The Art Brut Man
I booked myself a ticket to the Jean Dubuffet exhibition at the Barbican for the day after museums and galleries opened up again. It felt good to be in a dark, quiet space and to be able to look at art - in real life. As soon as I saw this smoking lady I knew I was going to like it. Dubuffet was a French artist and sculptor who, as a teenager studied painting at Académie Julian in Paris only to quit after six months, ‘believing that traditional easel painting was a sterile language unable to articulate the texture of real life’. He was greatly inspired by the work of those ‘untouched by artistic culture’ and self-taught artists in psychiatric hospitals in Switzerland and France.
Dubuffet was born into a wine merchant family and after having sold the business off when he was 41 he could dedicate himself full time to art. He also started the Art Brut movement, collecting thousands of artefacts by outsider artists, some of which were included in the exhibition, which is a separate blog post of itself.
This portrait was one of many that he made of the guests who’d attend a weekly literary salon of a wealthy American lady in Paris. He would look at the attendants carefully for hours and then go back to the studio and only work from memory. I’d love a portrait of myself in this style, wouldn’t you (ha, or maybe you wouldn't)?
In the early 1950’s he spent some time in Algeria and began creating landscapes of the Saharan desert. Some of his work reminds a me a lot of phone doodles (do you still do them? I hardly ever do them anymore; I think they happened more when we only had landlines and had loooong phone conversations. Not really 21st century, what with FaceTime and Zoom and everything) - you’ll see what I mean further down in this post.
He wasn’t afraid of using unusual materials in his work, and in this collage series he used butterfly and moth wings. He found the colours of them too subtle and added watercolour to them to make them more lustrous.
Dubuffet experimented with all sorts of materials, and would deliberately mess with them to get different effects. This painting was amazing close up.
Who makes a sculpture out of the remnants of a burnt car? Dubuffet.
Who makes a sculpture out of tin foil? Dubuffet.

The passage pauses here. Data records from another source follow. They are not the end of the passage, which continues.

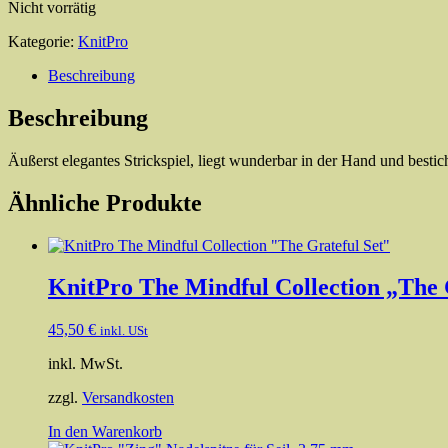
Nicht vorrätig
Kategorie:
KnitPro
Beschreibung
Beschreibung
Äußerst elegantes Strickspiel, liegt wunderbar in der Hand und bestich
Ähnliche Produkte
KnitPro The Mindful Collection „The 
45,50
€
inkl. USt
inkl. MwSt.
zzgl.
Versandkosten
In den Warenkorb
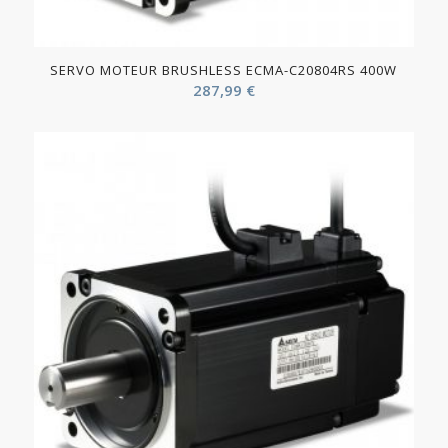
SERVO MOTEUR BRUSHLESS ECMA-C20804RS 400W
287,99
€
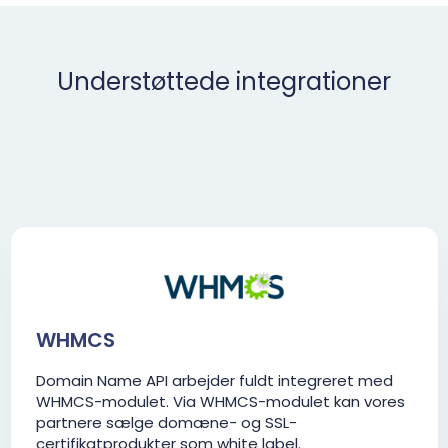
Understøttede integrationer
WHMCS
Domain Name API arbejder fuldt integreret med
WHMCS-modulet. Via WHMCS-modulet kan vores
partnere sælge domæne- og SSL-
certifikatprodukter som white label.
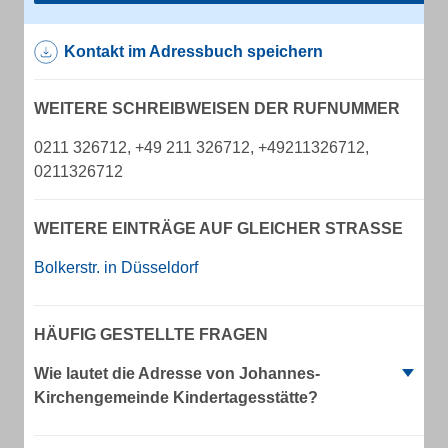
Kontakt im Adressbuch speichern
WEITERE SCHREIBWEISEN DER RUFNUMMER
0211 326712, +49 211 326712, +49211326712,
0211326712
WEITERE EINTRÄGE AUF GLEICHER STRASSE
Bolkerstr. in Düsseldorf
HÄUFIG GESTELLTE FRAGEN
Wie lautet die Adresse von Johannes-
Kirchengemeinde Kindertagesstätte?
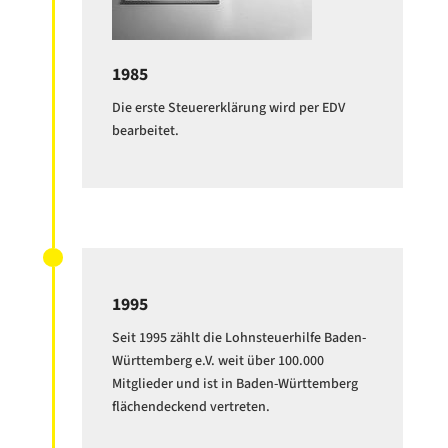
1985
Die erste Steuererklärung wird per EDV
bearbeitet.
1995
Seit 1995 zählt die Lohnsteuerhilfe Baden-
Württemberg e.V. weit über 100.000
Mitglieder und ist in Baden-Württemberg
flächendeckend vertreten.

But he didn’t stop there. Inspired by Jackson Pollock and looking really closely at rocks, he made large drip paintings that replicated rock surfaces, which in turn, more than a half a century later, made a certain blogger think “Hmm, I should really start looking closely at rocks again, because rocks are crazy amazing.”
Took a step back to show the whole painting.
I loved this painting, which I’ve cropped here to show his cars, which I thought were so cool. I love how seeing art like this reminds me that art doesn’t have to be ‘classic’ at all.
So, back to phone doodles. This period of Dubuffets work from the 60’s and 70’s was actually based on a phone doodle he made using one of those four-colour ballpoint pens (he skipped using green), that were all the rage many moons ago. He found the doodle fascinating and developed it further into paintings…
… and walk-through installations and architectural environments, with people wearing costumes designed by him walking around inside them. He called it Coucou Bazar, made some music to go with it, and it looked a lot like this.
I really liked these posters from that era from different galleries. I think my fave is the Pace Gallery one (middle, first row).
From Coucou Bazar he progressed to just black and white work.
I wouldn’t mind a couple of these in our house.
Quick! The gallery attendant looks really cool silhouetted like that. Click.
He painted his last series of paintings in his early 80’s, in the 1980’s, and two young artists seeing his work in a gallery in New York became hugely inspired by him: Jean-Michel Basquiat and Keith Haring. You can see it, can’t you? I’m so glad this exhibition opened, as I’d never heard of Jean Dubuffet before, which is ridiculous, seeing as I went to see an Art Brut exhibition in Paris two years ago. You live and you learn my friends, you live and you learn.